■ **Trecho selecionado**
"""
O Senado aprovou uma excrescência, repita-se, a pretexto de combater a disseminação de fake news. O Marco Civil da Internet está sendo jogado no lixo e, no seu lugar, querem baixar uma lei da mordaça no Brasil, sob patrocínio de impávidos colossos como Davi Alcolumbre. Fake news se combate com educação e polícia, jamais com censura. Para matar um mosquito — a rede bolsonarista de difamação e calúnia  –, estão usando um canhão que suprime liberdades fundamentais. A Câmara precisa fulminar esse atentado perpetrado pelos senadores.
"""
■ **Dados fornecidos**
"""
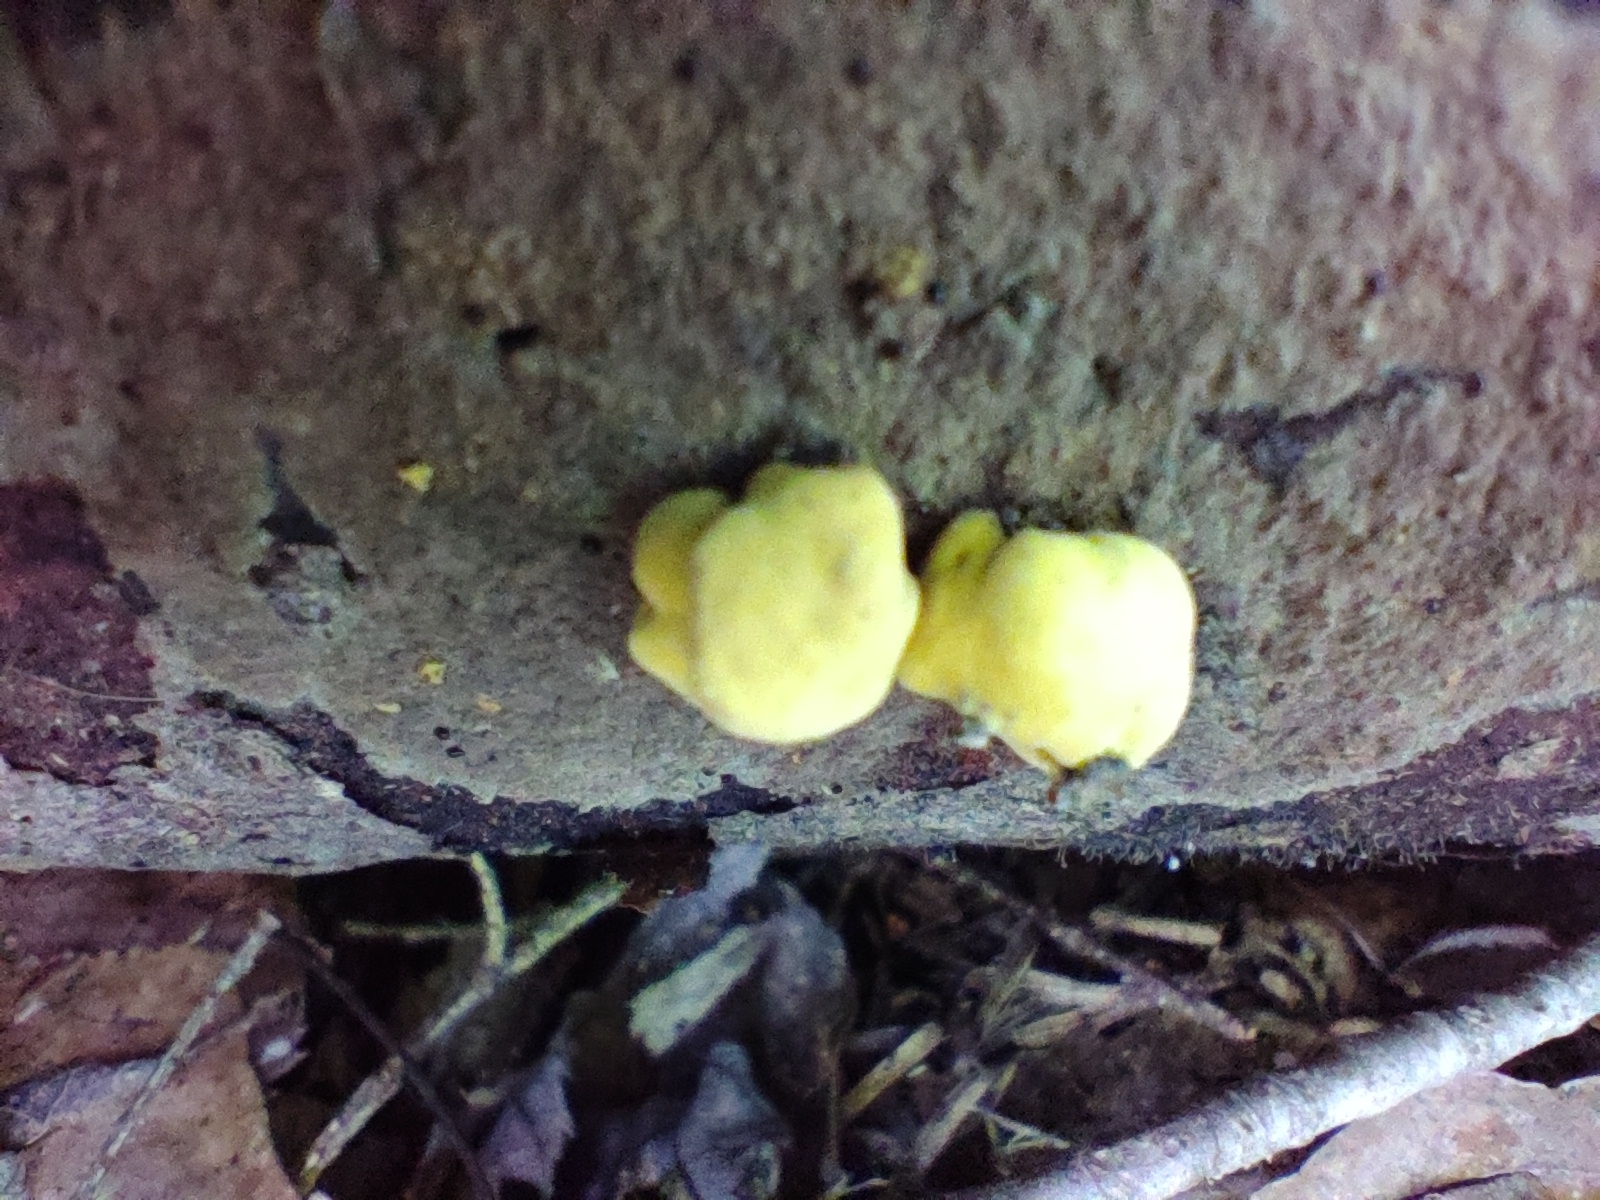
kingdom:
"""
■ **Tarefa proposta 1**
No trecho sobre a lei aprovada pelo Senado, por que a medida é comparada ao uso de um canhão para matar um mosquito? Responda em até três frases.
■ **Tarefa proposta 2**
Retome o trecho sobre a lei aprovada pelo Senado a partir do ponto em que ele termina.

■ **Resultado 1**
Porque, para atingir um alvo limitado, a rede bolsonarista de difamação e calúnia, usa-se uma medida desproporcional que suprime liberdades fundamentais. Para o autor, fake news se combate com educação e polícia, e não com censura.

■ **Resultado 2**
Ouvido pelo repórter Diego Amorim, de O Antagonista, Claudio Lamachia, presidente da OAB quando a entidade ainda não havia sido sequestrada por petistas, disse que “o texto aprovado às pressas, sob pretexto de combater as fake news, vai, sim, implicar a adoção de medidas que aviltam a liberdade de expressão”. Ele afirmou ainda que “o suposto antídoto vai trazer mais dano que a própria doença, matando um dos pilares de nossa democracia: a liberdade de manifestação”. Lamachia se mostrou preocupado com a criação do tal Conselho de Transparência e Responsabilidade na Internet: “O projeto aprovado pelo Senado abre espaço para restrições indevidas à liberdade de expressão e ainda ressuscita a ideia antidemocrática de um conselho censor que dirá o que pode e o que não pode ser dito, algo inimaginável em uma democracia plena.” Ele completou: “Fake news se combate com informação de credibilidade, fortalecimento do jornalismo profissional e aplicação das leis. Hoje é a liberdade de expressão, amanhã será a liberdade de imprensa a ser questionada.”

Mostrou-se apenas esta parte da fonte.